* Stated problem *
Transcribe the passage of the series description from "The Black Atlantic Cultural Series provides" to "States of America).", word for word.

The Black Atlantic Cultural Series: Revisioning Artistic, Historical, Literary, Psychological, and Sociological Perspectives | Rowman & Littlefield
The Black Atlantic Cultural Series: Revisioning Artistic, Historical, Literary, Psychological, and Sociological Perspectives
The Black Atlantic Cultural Series embraces exploratory discussions that emanate from the latest Africana discourse and research from the physical and metaphysical spaces first termed by Paul Gilroy (The Black Atlantic: Modernity and Double-Consciousness) as the "Black Atlantic."



The Black Atlantic Cultural Series provides cultural-political methodologies within which to explore both the historical and contemporary lives and products of the African slave trade and plantation systems throughout the Americas. Publications in The Black Atlantic Cultural Series examine the ongoing agency and urgency for critical examinations of the influences and impacts of "Africana" in the Americas. Manuscripts that focus on these influences and impacts through the lens of art, history, literature, psychology, and sociology are actively sought for this series. Publications in this series will include works focusing on Blacks throughout the Americas (Canada, Caribbean, Mexico, Central America, South America, and the United States of America).

* Provided data *
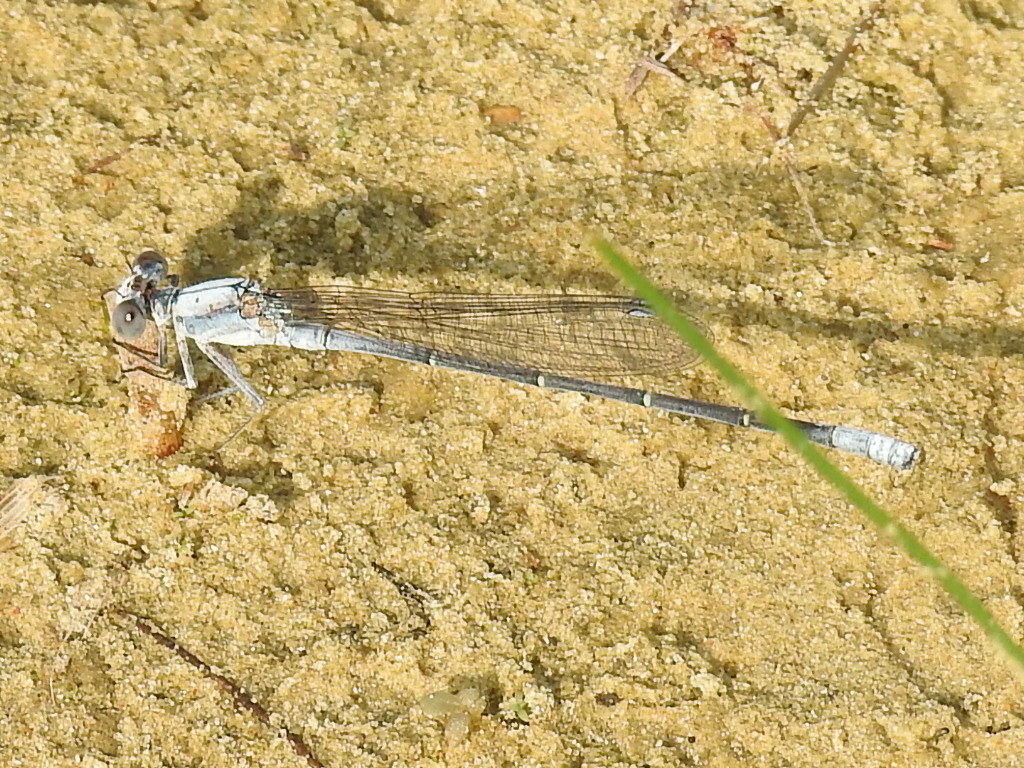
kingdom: Animalia
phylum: Arthropoda
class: Insecta
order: Odonata
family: Coenagrionidae
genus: Argia
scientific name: Argia moesta
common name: Powdered dancer
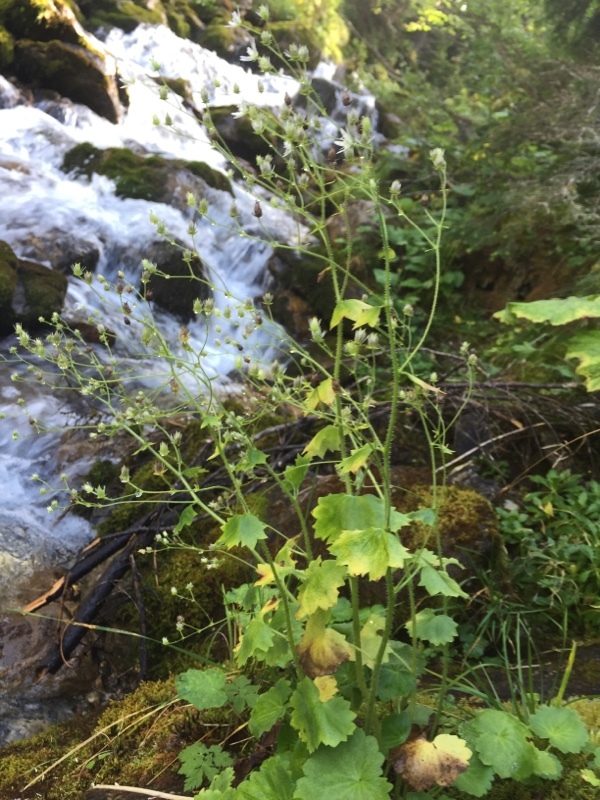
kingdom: Plantae
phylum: Tracheophyta
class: Magnoliopsida
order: Saxifragales
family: Saxifragaceae
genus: Saxifraga
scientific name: Saxifraga rotundifolia
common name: Round-leaved saxifrage
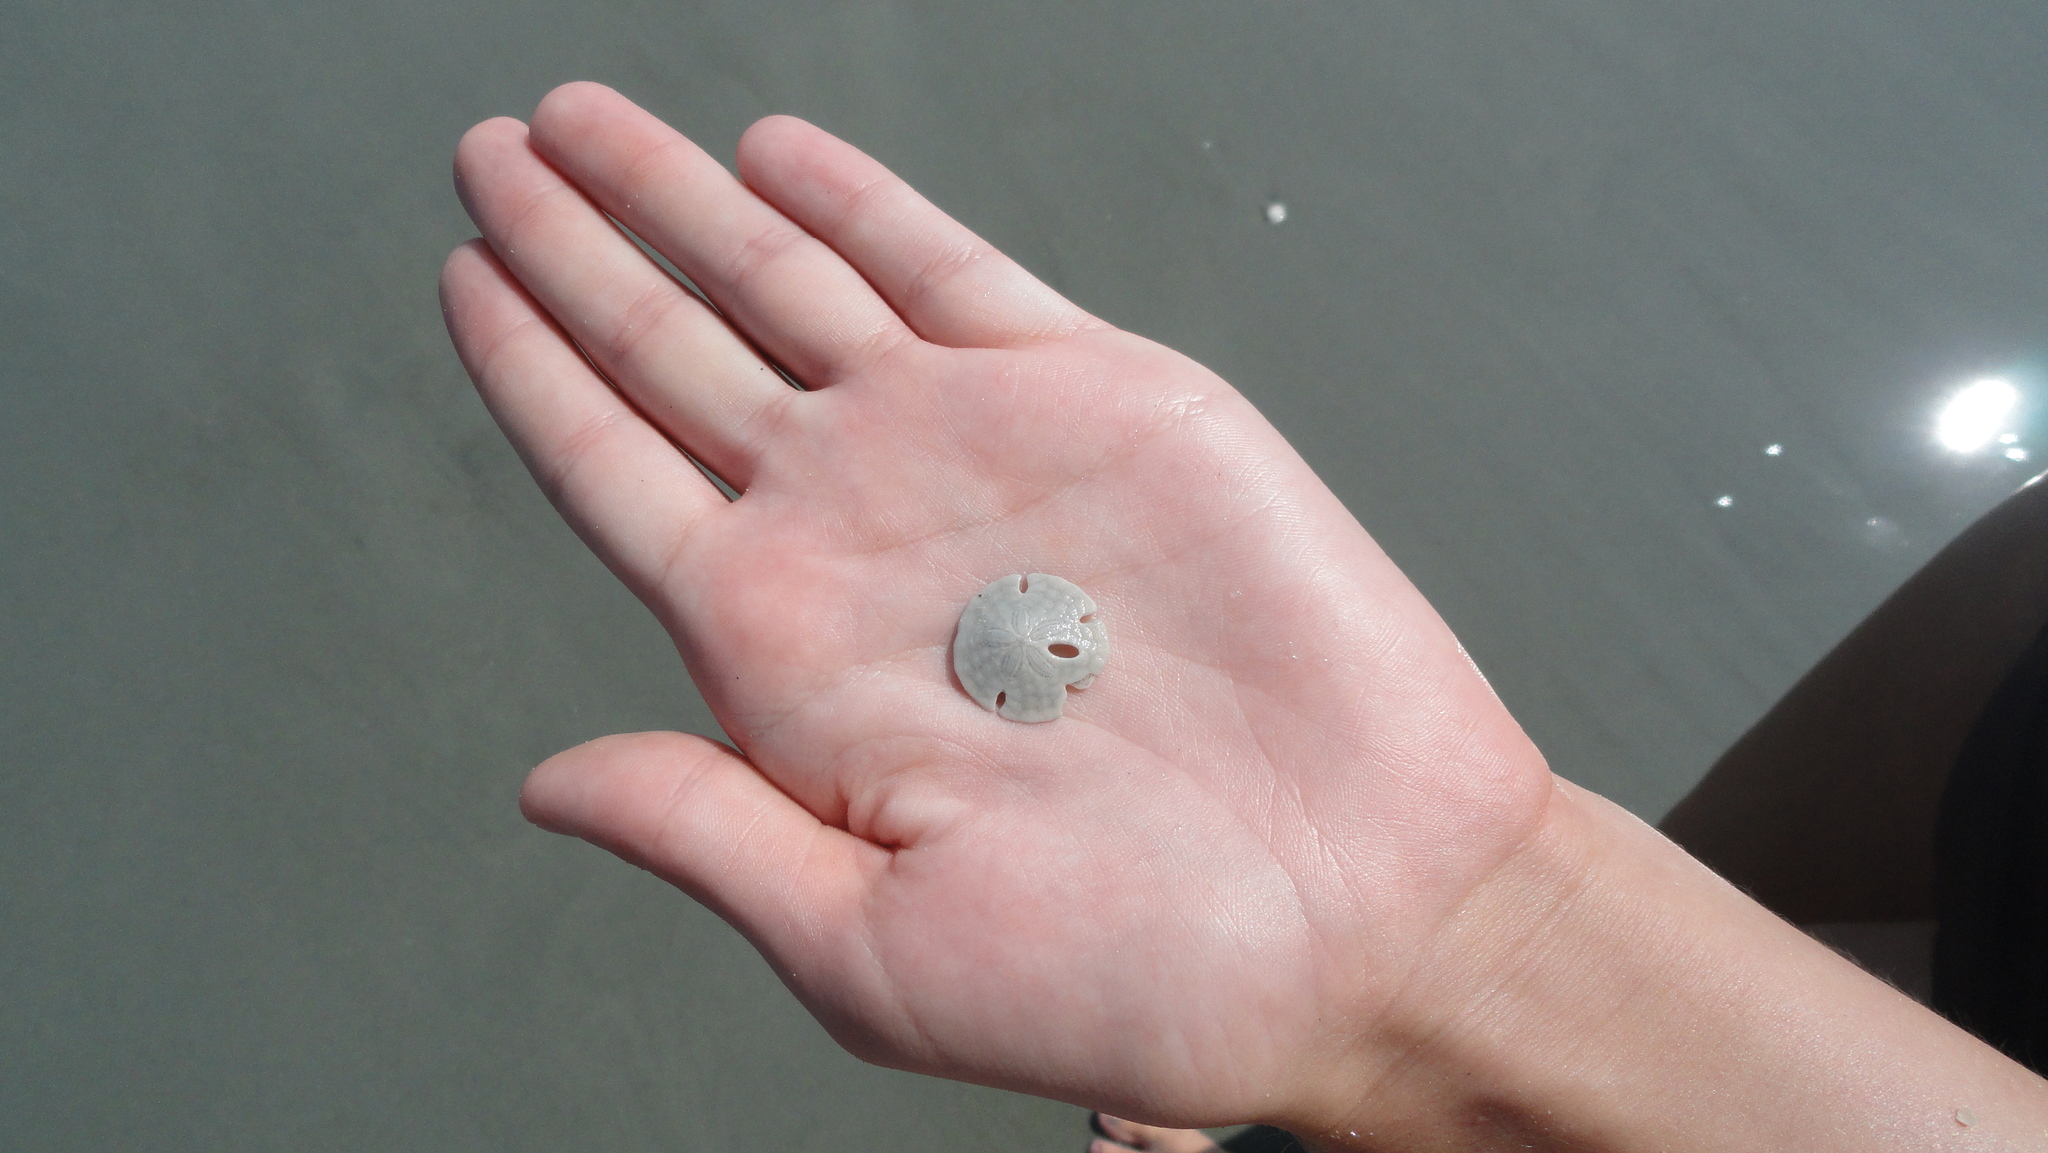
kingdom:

* Response *
The Black Atlantic Cultural Series provides cultural-political methodologies within which to explore both the historical and contemporary lives and products of the African slave trade and plantation systems throughout the Americas. Publications in The Black Atlantic Cultural Series examine the ongoing agency and urgency for critical examinations of the influences and impacts of "Africana" in the Americas. Manuscripts that focus on these influences and impacts through the lens of art, history, literature, psychology, and sociology are actively sought for this series. Publications in this series will include works focusing on Blacks throughout the Americas (Canada, Caribbean, Mexico, Central America, South America, and the United States of America).